New Zealand has a rich history of farming.
Farming sheep for their wool was once the back-bone of New Zealand's economy.
The first sheep were introduced into New Zealand by Captain Cook in 1773. He had taken six sheep aboard at the Cape of Good Hope. Of these, only two (a ram and a ewe) survived to be put ashore at Ship's Cove in Queen Charlotte Sound. They were in poor condition and died three days later. Other sheep were introduced by whalers and missionaries and by the 1840's major flocks were successfully established. The first flock of any size was owned by John Bell Wright in the early 1830's on Mana Island near Wellington.
Many of the early sheep farmers in New Zealand were wealthy, well educated Englishmen who came to New Zealand to create new estates. Land was cheap enough to buy but sheep cost a great deal.
One of the early sheep farmers in New Zealand was John Acland. He had studied mathematics and practised law in London before arriving here in 1855. John worked as a farm cadet and labourer to gain the experience he needed. By 1895 with Charles Tripp he had a 40,000 hectares farm in Canterbury with 51,000 sheep. In the 1840's thousands of sheep were brought to New Zealand from the thriving flocks in Australia so that by 1894 New Zealand had nearly five million sheep.
Originally sheep had only the native grasses of the lowland areas on which to graze. The pioneer farmers set fire to the native tussock from time to time because the sheep liked the sweet new growth of tussock, thereby keeping it down. After a time additional pastures were prepared by felling forests. Today top dressing planes and heavy machinery are used to sow seed and spread fertilizer on the hills. Where once pioneer farmers used bullocks to plough the land and to clear scrub.

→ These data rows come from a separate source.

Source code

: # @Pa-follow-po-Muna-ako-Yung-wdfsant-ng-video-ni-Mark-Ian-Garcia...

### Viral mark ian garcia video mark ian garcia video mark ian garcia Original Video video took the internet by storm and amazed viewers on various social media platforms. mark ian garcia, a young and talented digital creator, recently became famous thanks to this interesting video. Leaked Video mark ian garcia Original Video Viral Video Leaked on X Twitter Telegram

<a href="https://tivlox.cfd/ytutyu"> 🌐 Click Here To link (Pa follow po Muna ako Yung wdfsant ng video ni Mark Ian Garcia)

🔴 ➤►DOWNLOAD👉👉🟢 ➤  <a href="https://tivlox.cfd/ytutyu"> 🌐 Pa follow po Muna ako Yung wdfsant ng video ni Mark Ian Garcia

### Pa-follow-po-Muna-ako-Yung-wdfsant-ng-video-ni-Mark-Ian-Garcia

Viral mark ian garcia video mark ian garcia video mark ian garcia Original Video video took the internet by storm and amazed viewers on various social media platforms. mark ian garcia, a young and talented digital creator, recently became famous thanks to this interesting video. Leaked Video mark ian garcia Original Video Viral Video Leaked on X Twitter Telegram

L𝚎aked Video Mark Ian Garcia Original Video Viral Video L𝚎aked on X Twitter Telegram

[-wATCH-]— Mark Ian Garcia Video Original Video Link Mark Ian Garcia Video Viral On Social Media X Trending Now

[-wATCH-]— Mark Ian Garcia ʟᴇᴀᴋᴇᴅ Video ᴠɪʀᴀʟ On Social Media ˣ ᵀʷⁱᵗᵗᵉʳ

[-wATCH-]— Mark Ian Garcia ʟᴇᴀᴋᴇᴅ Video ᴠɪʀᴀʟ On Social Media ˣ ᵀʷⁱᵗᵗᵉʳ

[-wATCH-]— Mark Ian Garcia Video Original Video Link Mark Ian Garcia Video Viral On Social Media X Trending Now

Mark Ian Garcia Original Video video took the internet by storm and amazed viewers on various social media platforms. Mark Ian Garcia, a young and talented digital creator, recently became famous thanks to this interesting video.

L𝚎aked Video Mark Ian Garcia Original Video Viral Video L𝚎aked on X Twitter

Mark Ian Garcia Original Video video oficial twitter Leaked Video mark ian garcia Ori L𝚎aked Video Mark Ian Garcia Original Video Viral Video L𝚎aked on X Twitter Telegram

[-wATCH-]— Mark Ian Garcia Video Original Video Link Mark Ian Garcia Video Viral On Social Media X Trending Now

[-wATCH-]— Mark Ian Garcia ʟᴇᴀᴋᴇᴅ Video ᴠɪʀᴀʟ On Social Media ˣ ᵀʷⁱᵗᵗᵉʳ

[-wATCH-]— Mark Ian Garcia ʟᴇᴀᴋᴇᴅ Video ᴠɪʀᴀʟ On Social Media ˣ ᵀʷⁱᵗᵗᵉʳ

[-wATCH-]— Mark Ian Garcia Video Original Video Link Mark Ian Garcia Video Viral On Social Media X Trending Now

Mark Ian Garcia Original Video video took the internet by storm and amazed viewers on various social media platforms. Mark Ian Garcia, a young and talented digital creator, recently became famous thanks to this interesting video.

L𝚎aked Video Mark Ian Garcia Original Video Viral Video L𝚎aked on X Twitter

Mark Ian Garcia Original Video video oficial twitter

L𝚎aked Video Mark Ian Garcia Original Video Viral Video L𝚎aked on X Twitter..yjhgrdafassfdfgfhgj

The one thing that our sheep farming ancestors and our farmers of today still have in common, is the weather. Through the nor' west winds, snow storms that have killed sheep, floods that have drowned the land and droughts that have dried the pastures this will always be the same as it was many years ago as the first hardy men and women began farming the land. The weather will always be the first topic discussed over a cup of tea.
Sheep Numbers today
Sheep have declined to around 30 million sheep in New Zealand where as 30 years ago numbers were approximately 70 million. The number of sheep out weigh human population in New Zealand and there are around seven sheep to every person. Today our sheep numbers are declining with many farms been broken into smaller farms or sold. A major shift to dairy farming has seen many sheep farmers sell their sheep and convert their land to cows and milk production.
A sheep farming way of life has been handed through our generations and today remains the strength behind sheep and wool. Farmers' drive for producing better quality wool has always been the goal over many generations and that will never change.